The author believed trekking solo through “the wild” on the Pacific Crest Trail would be a way to “save” her.
The “pre-PCT” upheavals are introduced at the beginning of the memoir to show the reasoning behind the “why” of the hike, and they are explored further in various chapters via short flashback scenes or sometimes by just one or two sentences. Memories of these loved ones and incidents would be triggered when the author would come to a particular spot on the trail, either one of surreal serenity and beauty, or a destination that had required an extra-super physical challenge to get there. Strayed would then endure the heartache, anger and regret from the previous years all over again, but she would also at times arrive at an “Ah-ha!” moment of understanding and acceptance about her life—which in the end did indeed lead to the author’s “saving” as she had hoped.
Some of the passages in WILD that hit home on the author’s discoveries during her hike or that highlight Strayed’s fantastic writer’s voice are:
“He broke her nose.
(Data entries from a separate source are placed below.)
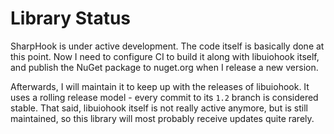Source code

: # Library Status

SharpHook is under active development. The code itself is basically done at this point. Now I need to configure CI to
build it along with libuiohook itself, and publish the NuGet package to nuget.org when I release a new version.

Afterwards, I will maintain it to keep up with the releases of libuiohook. It uses a rolling release model - every
commit to its `1.2` branch is considered stable. That said, libuiohook itself is not really active anymore, but is still
maintained, so this library will most probably receive updates quite rarely.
He broke her dishes. … But he didn’t break her.”
“The loss of my family and home were my own private clear-cut. What remained was only ugly evidence of a thing that was no more.”
“He hadn’t loved me well in the end, but he’d loved me well when it mattered.”
“Now my backpack had a name: Monster. … I was amazed that what I needed to survive could be carried on my back. And, most surprising of all, that I could carry it. That I could bear the unbearable. These realizations about my physical, material life couldn’t help but spill over into the emotional and spiritual realm. That my complicated life could be made so simple was astounding.”
“I went to the river and squatted down and splashed my face. … Where was my mother? I wondered. I’d carried her so long, staggering beneath her weight. On the other side of the river, I let myself think. And something inside of me released.”
“Another toenail looked like it was finally going to come off. I gave it a gentle tug and it was in my hand, my sixth. I had only four intact toenails left. The PCT and I weren’t tied anymore. The score was 4-6, advantage trail.”
Strayed’s memoir Wild is a book I’m definitely wild about and one that I will encourage all my friends and family to read. Her writing style is truly wonderful, and I eagerly look forward to enjoying her novel Torch.